Exhumation means removing the remains or ashes of a deceased person from the ground, whether they have been buried or cremated.
Possible reasons you wish to exhume remains include:
- to move the remains from the original grave site to a new grave
- deepen an existing grave for a further burial
- send them for cremation
You will need permission of the owner of the Exclusive Rights of Burial. It is possible that the owner may be deceased and in the grave, in which case you will need the authorisation from the next of kin. This may be more than one person. For example, all surviving children of the owner have the same rights to the grave, it does not automatically transfer or fall to the oldest sibling
When you have the correct permission from the owner, you will need to contact the burial authority and request their permission. You will also need to find out if the burial took place in consecrated ground. If so, you will need to contact the diocese (the church authority) with your request. There is a fee whether or not your request is granted.

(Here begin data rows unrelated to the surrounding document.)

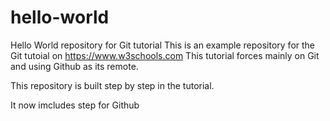 # hello-world
Hello World repository for Git tutorial
This is an example repository for the Git tutoial on https://www.w3schools.com
This tutorial forces mainly on Git and using Github as its remote.

This repository is built step by step in the tutorial.

It now imcludes step for Github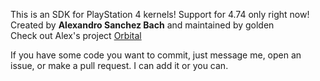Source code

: This is an SDK for PlayStation 4 kernels! Support for 4.74 only right now!  
Created by **Alexandro Sanchez Bach** and maintained by golden  
Check out Alex's project [Orbital](https://github.com/AlexAltea/orbital)

If you have some code you want to commit, just message me, open an issue, or make a pull request. I can add it or you can.
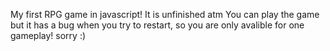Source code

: My first RPG game in javascript!
It is unfinished atm
You can play the game but it has a bug when you try to restart, so you are only avalible for one gameplay!
sorry :)
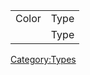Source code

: |       |      |
|-------|------|
| Color | Type |
|       | Type |

[Category:Types](Category:Types "wikilink")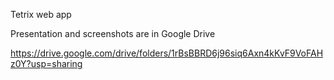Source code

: Tetrix web app

Presentation and screenshots are in Google Drive

https://drive.google.com/drive/folders/1rBsBBRD6j96siq6Axn4kKvF9VoFAHz0Y?usp=sharing
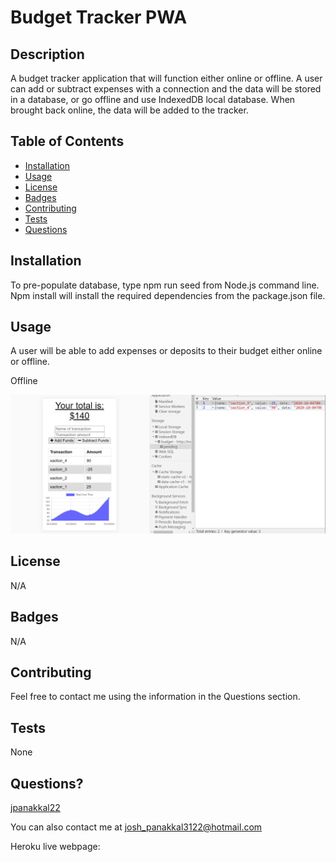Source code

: # Budget Tracker PWA

## Description
A budget tracker application that will function either online or offline. A user can add or subtract expenses with a connection and the data will be stored in a database, or go offline and use IndexedDB local database. When brought back online, the data will be added to the tracker. 

## Table of Contents

* [Installation](#installation)
* [Usage](#usage)
* [License](#license)
* [Badges](#badges)
* [Contributing](#contributing)
* [Tests](#tests)
* [Questions](#questions)

## Installation
To pre-populate database, type npm run seed from Node.js command line. Npm install will install the required dependencies from the package.json file. 

## Usage
A user will be able to add expenses or deposits to their budget either online or offline. 

Offline 

![Offline](./public/assets/img/offline.PNG)

## License
N/A

## Badges
N/A

## Contributing 
Feel free to contact me using the information in the Questions section.

## Tests
None

## Questions?
[jpanakkal22](https://github.com/jpanakkal22)

You can also contact me at josh_panakkal3122@hotmail.com

Heroku live webpage: 
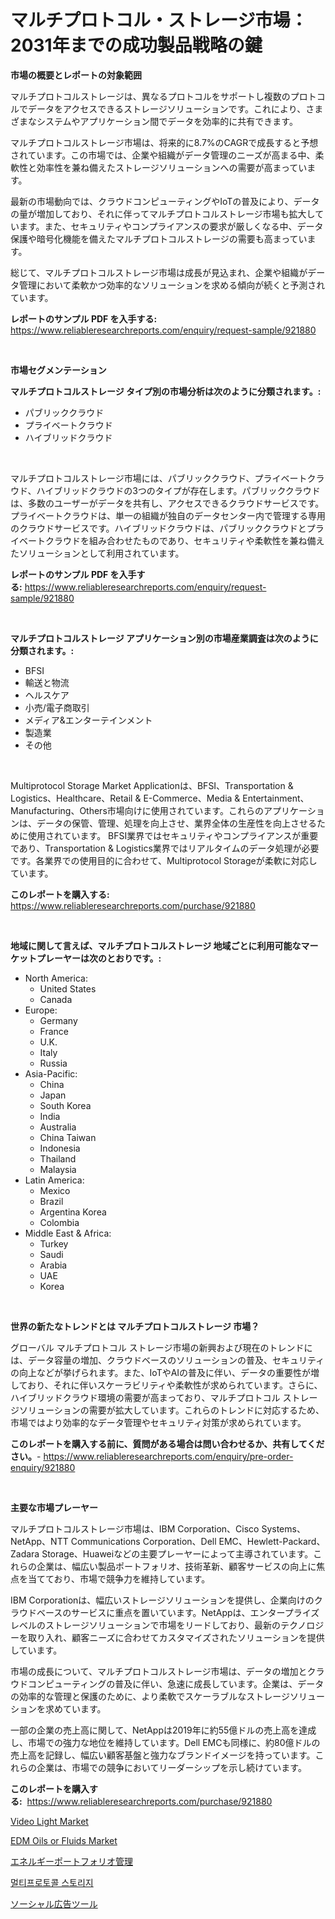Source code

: <p><h1>マルチプロトコル・ストレージ市場：2031年までの成功製品戦略の鍵</h1></p><p><strong>市場の概要とレポートの対象範囲</strong></p>
<p><p>マルチプロトコルストレージは、異なるプロトコルをサポートし複数のプロトコルでデータをアクセスできるストレージソリューションです。これにより、さまざまなシステムやアプリケーション間でデータを効率的に共有できます。</p><p>マルチプロトコルストレージ市場は、将来的に8.7%のCAGRで成長すると予想されています。この市場では、企業や組織がデータ管理のニーズが高まる中、柔軟性と効率性を兼ね備えたストレージソリューションへの需要が高まっています。</p><p>最新の市場動向では、クラウドコンピューティングやIoTの普及により、データの量が増加しており、それに伴ってマルチプロトコルストレージ市場も拡大しています。また、セキュリティやコンプライアンスの要求が厳しくなる中、データ保護や暗号化機能を備えたマルチプロトコルストレージの需要も高まっています。</p><p>総じて、マルチプロトコルストレージ市場は成長が見込まれ、企業や組織がデータ管理において柔軟かつ効率的なソリューションを求める傾向が続くと予測されています。</p></p>
<p><strong>レポートのサンプル PDF を入手する:</strong> <a href="https://www.reliableresearchreports.com/enquiry/request-sample/921880">https://www.reliableresearchreports.com/enquiry/request-sample/921880</a></p>
<p>&nbsp;</p>
<p><strong>市場セグメンテーション</strong></p>
<p><strong>マルチプロトコルストレージ タイプ別の市場分析は次のように分類されます。:</strong></p>
<p><ul><li>パブリッククラウド</li><li>プライベートクラウド</li><li>ハイブリッドクラウド</li></ul></p>
<p>&nbsp;</p>
<p><p>マルチプロトコルストレージ市場には、パブリッククラウド、プライベートクラウド、ハイブリッドクラウドの3つのタイプが存在します。パブリッククラウドは、多数のユーザーがデータを共有し、アクセスできるクラウドサービスです。プライベートクラウドは、単一の組織が独自のデータセンター内で管理する専用のクラウドサービスです。ハイブリッドクラウドは、パブリッククラウドとプライベートクラウドを組み合わせたものであり、セキュリティや柔軟性を兼ね備えたソリューションとして利用されています。</p></p>
<p><strong>レポートのサンプル PDF を入手する:</strong>&nbsp;<a href="https://www.reliableresearchreports.com/enquiry/request-sample/921880">https://www.reliableresearchreports.com/enquiry/request-sample/921880</a></p>
<p>&nbsp;</p>
<p><strong> マルチプロトコルストレージ アプリケーション別の市場産業調査は次のように分類されます。:</strong></p>
<p><ul><li>BFSI</li><li>輸送と物流</li><li>ヘルスケア</li><li>小売/電子商取引</li><li>メディア&エンターテインメント</li><li>製造業</li><li>その他</li></ul></p>
<p>&nbsp;</p>
<p><p>Multiprotocol Storage Market Applicationは、BFSI、Transportation & Logistics、Healthcare、Retail & E-Commerce、Media & Entertainment、Manufacturing、Others市場向けに使用されています。これらのアプリケーションは、データの保管、管理、処理を向上させ、業界全体の生産性を向上させるために使用されています。 BFSI業界ではセキュリティやコンプライアンスが重要であり、Transportation & Logistics業界ではリアルタイムのデータ処理が必要です。各業界での使用目的に合わせて、Multiprotocol Storageが柔軟に対応しています。</p></p>
<p><strong>このレポートを購入する:</strong>&nbsp; <a href="https://www.reliableresearchreports.com/purchase/921880">https://www.reliableresearchreports.com/purchase/921880</a></p>
<p>&nbsp;</p>
<p><strong>地域に関して言えば、マルチプロトコルストレージ 地域ごとに利用可能なマーケットプレーヤーは次のとおりです。:</strong></p>
<p><ul>
    <li>
        North America:
        <ul>
            <li>United States</li>
            <li>Canada</li>
        </ul>
    </li>
    <li>
        Europe:
        <ul>
            <li>Germany</li>
            <li>France</li>
            <li>U.K.</li>
            <li>Italy</li>
            <li>Russia</li>
        </ul>
    </li>
    <li>
        Asia-Pacific:
        <ul>
            <li>China</li>
            <li>Japan</li>
            <li>South Korea</li>
            <li>India</li>
            <li>Australia</li>
            <li>China Taiwan</li>
            <li>Indonesia</li>
            <li>Thailand</li>
            <li>Malaysia</li>
        </ul>
    </li>
    <li>
        Latin America:
        <ul>
            <li>Mexico</li>
            <li>Brazil</li>
            <li>Argentina Korea</li>
            <li>Colombia</li>
        </ul>
    </li>
    <li>
        Middle East & Africa:
        <ul>
            <li>Turkey</li>
            <li>Saudi</li>
            <li>Arabia</li>
            <li>UAE</li>
            <li>Korea</li>
        </ul>
    </li>
    </ul></p>
<p>&nbsp;</p>
<p><strong>世界の新たなトレンドとは マルチプロトコルストレージ 市場？</strong></p>
<p><p>グローバル マルチプロトコル ストレージ市場の新興および現在のトレンドには、データ容量の増加、クラウドベースのソリューションの普及、セキュリティの向上などが挙げられます。また、IoTやAIの普及に伴い、データの重要性が増しており、それに伴いスケーラビリティや柔軟性が求められています。さらに、ハイブリッドクラウド環境の需要が高まっており、マルチプロトコル ストレージソリューションの需要が拡大しています。これらのトレンドに対応するため、市場ではより効率的なデータ管理やセキュリティ対策が求められています。</p></p>
<p><strong>このレポートを購入する前に、質問がある場合は問い合わせるか、共有してください。</strong>- <a href="https://www.reliableresearchreports.com/enquiry/pre-order-enquiry/921880">https://www.reliableresearchreports.com/enquiry/pre-order-enquiry/921880</a></p>
<p>&nbsp;</p>
<p><strong>主要な市場プレーヤー</strong></p>
<p><p>マルチプロトコルストレージ市場は、IBM Corporation、Cisco Systems、NetApp、NTT Communications Corporation、Dell EMC、Hewlett-Packard、Zadara Storage、Huaweiなどの主要プレーヤーによって主導されています。これらの企業は、幅広い製品ポートフォリオ、技術革新、顧客サービスの向上に焦点を当てており、市場で競争力を維持しています。</p><p>IBM Corporationは、幅広いストレージソリューションを提供し、企業向けのクラウドベースのサービスに重点を置いています。NetAppは、エンタープライズレベルのストレージソリューションで市場をリードしており、最新のテクノロジーを取り入れ、顧客ニーズに合わせてカスタマイズされたソリューションを提供しています。</p><p>市場の成長について、マルチプロトコルストレージ市場は、データの増加とクラウドコンピューティングの普及に伴い、急速に成長しています。企業は、データの効率的な管理と保護のために、より柔軟でスケーラブルなストレージソリューションを求めています。</p><p>一部の企業の売上高に関して、NetAppは2019年に約55億ドルの売上高を達成し、市場での強力な地位を維持しています。Dell EMCも同様に、約80億ドルの売上高を記録し、幅広い顧客基盤と強力なブランドイメージを持っています。これらの企業は、市場での競争においてリーダーシップを示し続けています。</p></p>
<p><strong>このレポートを購入する:</strong>&nbsp;&nbsp;<a href="https://www.reliableresearchreports.com/purchase/921880">https://www.reliableresearchreports.com/purchase/921880</a></p>
<p><p><a href="https://issuu.com/reportprime-2/docs/video-light-market-size-2030.pptx">Video Light Market</a></p><p><a href="https://github.com/khayangel/Market-Research-Report-List-2/blob/main/edm-oils-or-fluids-market.md">EDM Oils or Fluids Market</a></p><p><a href="https://github.com/mohamedbakry57/Market-Research-Report-List-2/blob/main/7566261182375.md">エネルギーポートフォリオ管理</a></p><p><a href="https://github.com/sougarounis/Market-Research-Report-List-2/blob/main/5401528182372.md">멀티프로토콜 스토리지</a></p><p><a href="https://github.com/lababdou/Market-Research-Report-List-2/blob/main/8643569182376.md">ソーシャル広告ツール</a></p></p>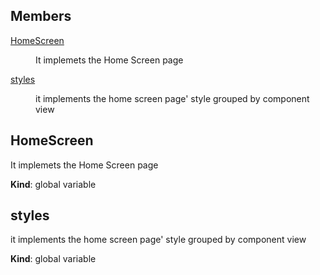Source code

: ## Members

<dl>
<dt><a href="#HomeScreen">HomeScreen</a></dt>
<dd><p>It implemets the Home Screen page</p>
</dd>
<dt><a href="#styles">styles</a></dt>
<dd><p>it implements the home screen page&#39; style grouped by component view</p>
</dd>
</dl>

<a name="HomeScreen"></a>

## HomeScreen
It implemets the Home Screen page

**Kind**: global variable  
<a name="styles"></a>

## styles
it implements the home screen page' style grouped by component view

**Kind**: global variable  
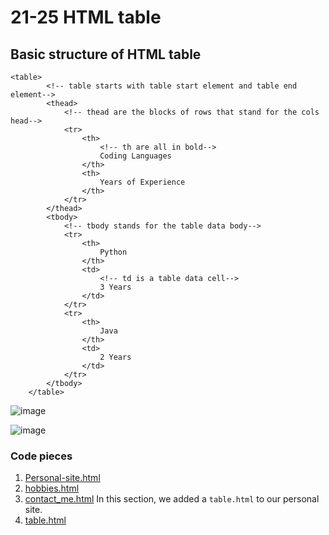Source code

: # 21-25 HTML table
## Basic structure of HTML table

    <table>
            <!-- table starts with table start element and table end element-->
            <thead>
                <!-- thead are the blocks of rows that stand for the cols head-->
                <tr>
                    <th>
                        <!-- th are all in bold-->
                        Coding Languages
                    </th>
                    <th>
                        Years of Experience
                    </th>
                </tr>
            </thead>
            <tbody>
                <!-- tbody stands for the table data body-->
                <tr>
                    <th>
                        Python
                    </th>
                    <td>
                        <!-- td is a table data cell-->
                        3 Years
                    </td>
                </tr>
                <tr>
                    <th>
                        Java
                    </th>
                    <td>
                        2 Years
                    </td>
                </tr>
            </tbody>
        </table>
![image](https://user-images.githubusercontent.com/98670879/213806818-c30504a0-7d7e-42de-8138-ba500171db7a.png)

![image](https://user-images.githubusercontent.com/98670879/213806656-7e512263-1de0-4d08-b685-3bb8a29a6982.png)

### Code pieces
1. [Personal-site.html](https://github.com/SherryFang1207/Udemy-Notes/blob/main/The%20Complete%202023%20Web%20Development%20Bootcamp/Section%201-16%20Front-End%20Dev/S2_Intro%20to%20HTML/Personal-site.html)
2. [hobbies.html](https://github.com/SherryFang1207/Udemy-Notes/blob/main/The%20Complete%202023%20Web%20Development%20Bootcamp/Section%201-16%20Front-End%20Dev/S2_Intro%20to%20HTML/hobbies.html)
3. [contact_me.html](https://github.com/SherryFang1207/Udemy-Notes/blob/main/The%20Complete%202023%20Web%20Development%20Bootcamp/Section%201-16%20Front-End%20Dev/S2_Intro%20to%20HTML/contact_me.html)
In this section, we added a `table.html` to our personal site.
4. [table.html](https://github.com/SherryFang1207/Udemy-Notes/blob/main/The%20Complete%202023%20Web%20Development%20Bootcamp/Section%201-16%20Front-End%20Dev/S2_Intro%20to%20HTML/table.html)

You will need to complete an application for exhumation which must be signed by the burial authority. This application is submitted to the Ministry of Justice for consent. There is no charge. But there may be a fee to pay the burial authority and you will need to check this with them.
When authorisation is granted by all relevant parties, an exhumation licence will be issued confirming that the exhumation can take place.
The exhumation will be carried out either late at night or in the early hours of the morning before the burial grounds are open to the public. You can choose to be present, but this is not always recommended.
Once the exhumation has taken place, the remains will be transferred into a new casket before being transported to their new destination.